■ Work request
What you return must match the records below character for character, except that no picture appears.

Start of Records provided

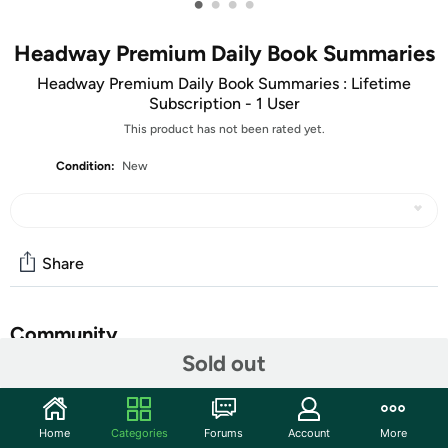
•
•
•
•
Headway Premium Daily Book Summaries
Headway Premium Daily Book Summaries : Lifetime
Subscription - 1 User
This product has not been rated yet.
Condition:
New
Share
Community
Sold out
Discuss this deal (6 comments)
Features
Home
Categories
Forums
Account
More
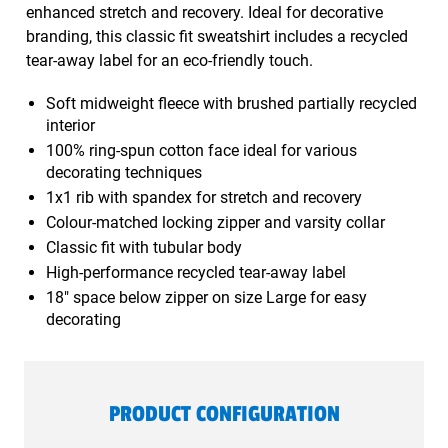
enhanced stretch and recovery. Ideal for decorative
branding, this classic fit sweatshirt includes a recycled
tear-away label for an eco-friendly touch.
Soft midweight fleece with brushed partially recycled
interior
100% ring-spun cotton face ideal for various
decorating techniques
1x1 rib with spandex for stretch and recovery
Colour-matched locking zipper and varsity collar
Classic fit with tubular body
High-performance recycled tear-away label
18" space below zipper on size Large for easy
decorating
PRODUCT CONFIGURATION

End of Records provided

■ Task output
•
•
•
•
Headway Premium Daily Book Summaries
Headway Premium Daily Book Summaries : Lifetime
Subscription - 1 User
This product has not been rated yet.
Condition:
New
Share
Community
Sold out
Discuss this deal (6 comments)
Features
Home
Categories
Forums
Account
More
enhanced stretch and recovery. Ideal for decorative
branding, this classic fit sweatshirt includes a recycled
tear-away label for an eco-friendly touch.
Soft midweight fleece with brushed partially recycled
interior
100% ring-spun cotton face ideal for various
decorating techniques
1x1 rib with spandex for stretch and recovery
Colour-matched locking zipper and varsity collar
Classic fit with tubular body
High-performance recycled tear-away label
18" space below zipper on size Large for easy
decorating
PRODUCT CONFIGURATION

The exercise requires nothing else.